Gays ainda são vistos como ameaça

Tal como na canção de Chico Buarque, “Geni e o Zepelim”, em que uma mulher é alvejada por exercer livremente sua sexualidade, a homofobia faz de suas vítimas aqueles cujo comportamento ou opção sexual é diferente do heteronormativo. Mas afinal, para além de respostas imediatas ou especulações, por que a afetividade entre pessoas do mesmo sexo ainda gera tanta comoção em grande parte da sociedade?

“A homossexualidade ainda é vista como ameaça à família e, por extensão, à ordem social e cultural num sentido amplo. Operamos com um ideal de família fundado na relação de colaboração e dependência mútua entre pessoas de sexos diferentes. Conforme esse ideal, crianças saudáveis seriam somente aquelas criadas por um pai e uma mãe. A definição legal de família, no Brasil e em vários outros países, é necessariamente heterossexista”, diz o professor do Departamento de Antropologia da USP, Júlio Assis Simões.

Ao ideal de família seguem-se construções sociais bastante arraigadas, como a cultura patriarcal e o machismo. “Essa matriz patriarcal é uma fonte poderosa de reprodução do preconceito; um segundo fator refere-se aos meios de comunicação, cuja reprodução de forma acrítica estigmatiza e naturaliza o discurso contra LGBTT [lésbicas, gays, bissexuais, travestis e transexuais]”, afirma o professor do Departamento de Sociologia da USP, Gustavo Venturi Júnior. O professor cita os programas humorísticos, que jogam com figuras caricaturais e estão alicerçados em uma suposta conivência da população com esse tipo de preconceito.

Para Simões, outro fator refere-se à associação entre homossexualidade e perturbações de gênero. De acordo com o professor, a quebra na expectativa de como um homem e uma mulher devem ser e se comportar, em especial em relação à sua sexualidade, transfigura-se não apenas em uma rejeição social, mas é também associada à classificação de doença.  “A homossexualidade que se suspeita na figura de uma mulher assertiva, de um homem delicado, ou que transparece no beijo em público, representa mais do que uma inconveniência social, pois ainda é relacionada com doença, pecado ou sem-vergonhice; como tal, deveria permanecer contida, nas sombras, longe das vistas de pessoas de respeito”, afirma o professor.

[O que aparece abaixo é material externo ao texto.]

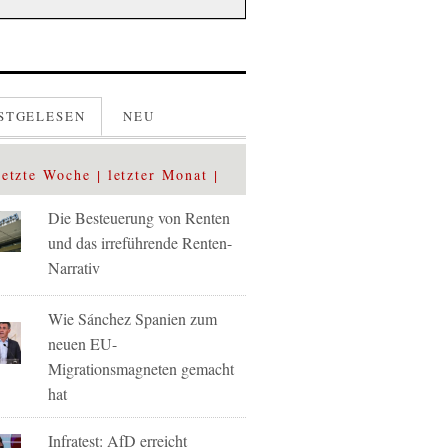
STGELESEN
NEU
letzte Woche
letzter Monat
Die Besteuerung von Renten
und das irreführende Renten-
Narrativ
Wie Sánchez Spanien zum
neuen EU-
Migrationsmagneten gemacht
hat
Infratest: AfD erreicht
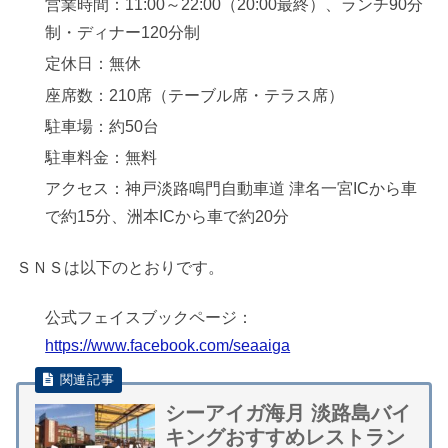
営業時間：11:00～22:00（20:00最終）、ランチ90分
制・ディナー120分制
定休日：無休
座席数：210席（テーブル席・テラス席）
駐車場：約50台
駐車料金：無料
アクセス：神戸淡路鳴門自動車道 津名一宮ICから車
で約15分、洲本ICから車で約20分
ＳＮＳは以下のとおりです。
公式フェイスブックページ：
https://www.facebook.com/seaaiga
シーアイガ海月 淡路島バイ
キングおすすめレストラン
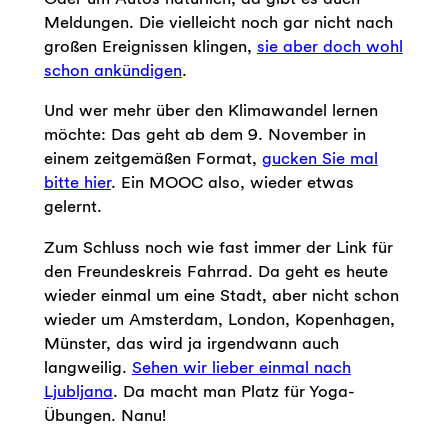
Meldungen. Die vielleicht noch gar nicht nach
großen Ereignissen klingen,
sie aber doch wohl
schon ankündigen
.
Und wer mehr über den Klimawandel lernen
möchte: Das geht ab dem 9. November in
einem zeitgemäßen Format,
gucken Sie mal
bitte hier
. Ein MOOC also, wieder etwas
gelernt.
Zum Schluss noch wie fast immer der Link für
den Freundeskreis Fahrrad. Da geht es heute
wieder einmal um eine Stadt, aber nicht schon
wieder um Amsterdam, London, Kopenhagen,
Münster, das wird ja irgendwann auch
langweilig.
Sehen wir lieber einmal nach
Ljubljana
. Da macht man Platz für Yoga-
Übungen. Nanu!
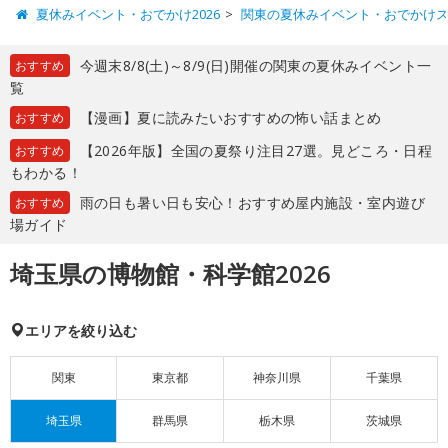
夏休みイベント・おでかけ2026
関東の夏休みイベント・おでかけ
今週末8/8(土)～8/9(日)開催の関東の夏休みイベント一
おすすめ
覧
【漫画】夏に読みたいおすすめの怖い話まとめ
おすすめ
【2026年版】全国の夏祭り注目27選。見どころ・日程
おすすめ
もわかる！
雨の日も暑い日も安心！おすすめ屋内施設・室内遊び
おすすめ
場ガイド
埼玉県の博物館・科学館2026
エリアを絞り込む
関東
東京都
神奈川県
千葉県
埼玉県
群馬県
栃木県
茨城県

A intolerância gerada por essa desconstrução de papéis sociais articula-se com outras formas de preconceito. “Grande parte das manifestações homofóbicas ridicularizam homens como mulherzinhas em uma caracterização patriarcal pejorativa, o que demonstra o vínculo entre misogenia e homofobia e o rebaixamento da mulher em nossa sociedade”, diz Venturi.

De acordo com o professor, o preconceito se sustenta da ignorância e a implementação de direitos civis plenos para a comunidade LGBTT no Brasil depende principalmente de uma luta política. “É preciso haver uma correlação de forças na sociedade para, no médio prazo, existir uma legislação mais clara e específica; quando o movimento LGBTT mobiliza e denuncia, os preconceitos em suas formas mais explícitas diminuem”, diz o professor.

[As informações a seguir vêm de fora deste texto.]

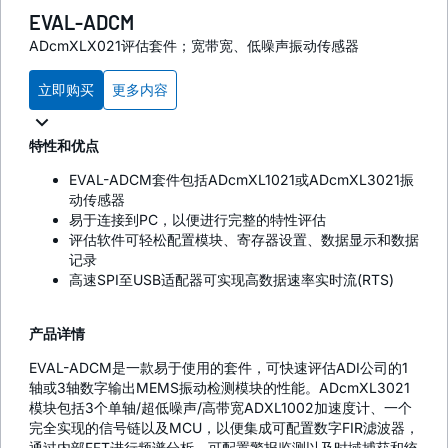
EVAL-ADCM
ADcmXLX021评估套件；宽带宽、低噪声振动传感器
立即购买
更多内容
特性和优点
EVAL-ADCM套件包括ADcmXL1021或ADcmXL3021振
动传感器
易于连接到PC，以便进行完整的特性评估
评估软件可轻松配置模块、寄存器设置、数据显示和数据
记录
高速SPI至USB适配器可实现高数据速率实时流(RTS)
产品详情
EVAL-ADCM是一款易于使用的套件，可快速评估ADI公司的1
轴或3轴数字输出MEMS振动检测模块的性能。ADcmXL3021
模块包括3个单轴/超低噪声/高带宽ADXL1002加速度计、一个
完全实现的信号链以及MCU，以便集成可配置数字FIR滤波器，
通过内部FFT进行频谱分析、可配置警报监测以及时域捕获和统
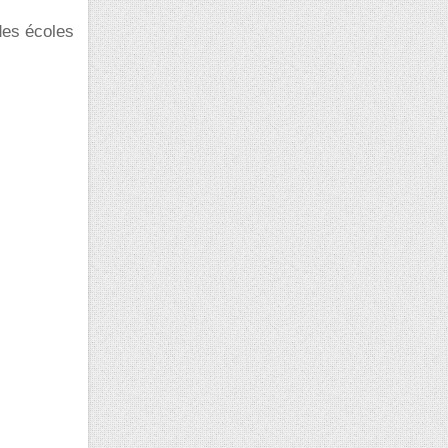
des écoles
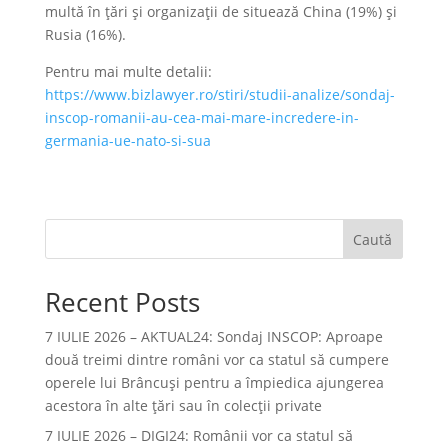
multă în țări și organizații de situează China (19%) și
Rusia (16%).
Pentru mai multe detalii:
https://www.bizlawyer.ro/stiri/studii-analize/sondaj-
inscop-romanii-au-cea-mai-mare-incredere-in-
germania-ue-nato-si-sua
Caută
Recent Posts
7 IULIE 2026 – AKTUAL24: Sondaj INSCOP: Aproape
două treimi dintre români vor ca statul să cumpere
operele lui Brâncuşi pentru a împiedica ajungerea
acestora în alte ţări sau în colecţii private
7 IULIE 2026 – DIGI24: Românii vor ca statul să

No gramado da Faculdade de Farmácia, manifestantes protestaram no último dia 4 contra a homofobia (foto: Mariana Franco)
No gramado da Faculdade de Farmácia, manifestantes protestaram no último dia 4 contra a homofobia (foto: Mariana Franco)

Visibilidade e caso da Farmácia

Para Simões, é possível detectar nos dias de hoje um aumento considerável da visibilidade e da afirmação da homossexualidade. No entanto, o professor pondera que “uma vez que tudo isso está mais visível, que saiu à luz, é esperável também que se articulem formas de reação pública a essa visibilidade”.

Reações como o caso do jornal “O Parasita”, que circulou no email de alunos da Faculdade de Ciências Farmacêuticas da USP e cujo conteúdo incentivava alunos a “jogar merda” em homossexuais. Para o professor Venturi, o caso revela a limitação da formação dos estudantes da USP. “Temos responsabilidade enquanto instituição; até que ponto temas transversais são debatidos em diferentes áreas do conhecimento?”, questiona. Para o professor, seria de bom tom um pronunciamento público da universidade para afirmar seu repúdio à homofobia. “Diferente de alguma medida ou política de cima para baixo, para ter efeito é preciso que se promova um debate nos diversos segmentos da comunidade universitária”, diz Venturi.

Mesmo com o aumento de reações contrárias à liberdade sexual, Simões afirma ser positivo que esses comportamentos venham a público. “Melhor isso do que a hipocrisia que faz vítimas silenciosas. É um caminho para tentar criar uma atitude social de reconhecimento e respeito da diversidade sexual”, afirma o professor.